The production team comprising nine enthusiastic puppeteers "played around with trash, trying to create a technique which would steer away from the conventional forms of puppetry."
For more than six months, these enthusiasts only played with junk and recorded video footage of more than 200 hours of their puppets in action.
"Life in Progress" a one-hour improvised puppetry act began to shape up.
"The idea simply was to bring life to dead material. We not only wanted to work with the figure of the puppet but its philosophy too. And it was also for the first time when we did not have real puppets, it was only the impression of puppet we were working with," says Anurupa.

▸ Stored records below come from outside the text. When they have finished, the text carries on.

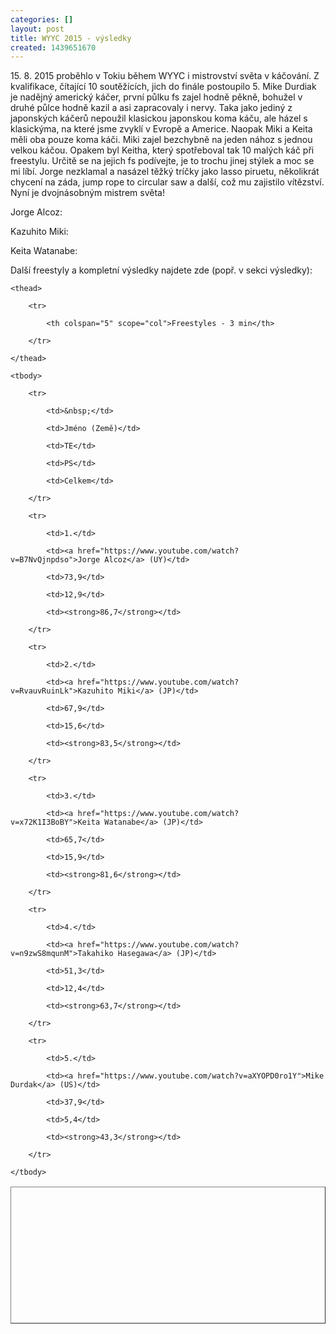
 ```yaml
---
categories: []
layout: post
title: WYYC 2015 - výsledky
created: 1439651670
---
```

<p>15. 8. 2015 proběhlo v Tokiu během WYYC i mistrovství světa v káčování. Z kvalifikace, čítající 10 soutěžících, jich do finále postoupilo 5. Mike Durdiak je nadějný americký káčer, první půlku fs zajel hodně pěkně, bohužel v druhé půlce hodně kazil a asi zapracovaly i nervy. Taka jako jediný z japonských káčerů nepoužil klasickou japonskou koma káču, ale házel s klasickýma, na které jsme zvyklí v Evropě a Americe. Naopak Miki a Keita měli oba pouze koma káči. Miki zajel bezchybně na jeden nához s jednou velkou káčou. Opakem byl Keitha, který spotřeboval tak 10 malých káč při freestylu. Určitě se na jejich fs podívejte, je to trochu jinej stýlek a moc se mi líbí. Jorge nezklamal a nasázel těžký tríčky jako lasso piruetu, několikrát chycení na záda, jump rope to circular saw a další, což mu zajistilo vítězství. Nyní je dvojnásobným mistrem světa!</p>

<p>Jorge Alcoz:</p>

<p><div class="youtube-player" data-id="B7NvQjnpdso"></div></p>

<p>Kazuhito Miki:</p>

<p><div class="youtube-player" data-id="RvauvRuinLk"></div></p>

<p>Keita Watanabe:</p>

<p><div class="youtube-player" data-id="x72K1I3BoBY"></div></p>

<p>Další freestyly a kompletní výsledky najdete zde (popř. v sekci výsledky):</p>

<table border="1" cellpadding="1" cellspacing="1" height="219" width="600">
	<thead>
		<tr>
			<th colspan="5" scope="col">Freestyles - 3 min</th>
		</tr>
	</thead>
	<tbody>
		<tr>
			<td>&nbsp;</td>
			<td>Jméno (Země)</td>
			<td>TE</td>
			<td>PS</td>
			<td>Celkem</td>
		</tr>
		<tr>
			<td>1.</td>
			<td><a href="https://www.youtube.com/watch?v=B7NvQjnpdso">Jorge Alcoz</a> (UY)</td>
			<td>73,9</td>
			<td>12,9</td>
			<td><strong>86,7</strong></td>
		</tr>
		<tr>
			<td>2.</td>
			<td><a href="https://www.youtube.com/watch?v=RvauvRuinLk">Kazuhito Miki</a> (JP)</td>
			<td>67,9</td>
			<td>15,6</td>
			<td><strong>83,5</strong></td>
		</tr>
		<tr>
			<td>3.</td>
			<td><a href="https://www.youtube.com/watch?v=x72K1I3BoBY">Keita Watanabe</a> (JP)</td>
			<td>65,7</td>
			<td>15,9</td>
			<td><strong>81,6</strong></td>
		</tr>
		<tr>
			<td>4.</td>
			<td><a href="https://www.youtube.com/watch?v=n9zwS8mqunM">Takahiko Hasegawa</a> (JP)</td>
			<td>51,3</td>
			<td>12,4</td>
			<td><strong>63,7</strong></td>
		</tr>
		<tr>
			<td>5.</td>
			<td><a href="https://www.youtube.com/watch?v=aXYOPD0ro1Y">Mike Durdak</a> (US)</td>
			<td>37,9</td>
			<td>5,4</td>
			<td><strong>43,3</strong></td>
		</tr>
	</tbody>
</table>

The improvised form of material theatre can be best visualised with nine people under a giant sheet of newspaper, possibly of dimensions 30ft by 30 ft, changing shapes, simulating jelly fish-like and dinosauresque creatures.
The act put up by the group is devoid of any narrative, script or even music.
"It is not based on a script, although there are elements of dance and some sound effects (made by trash such as bottles) to it but it is mostly about the sounds created by movements under paper. Many members are trained dancers and thus, every movement has been carefully choreographed. Yet, it is inherently about the visuals that audience can see," she says.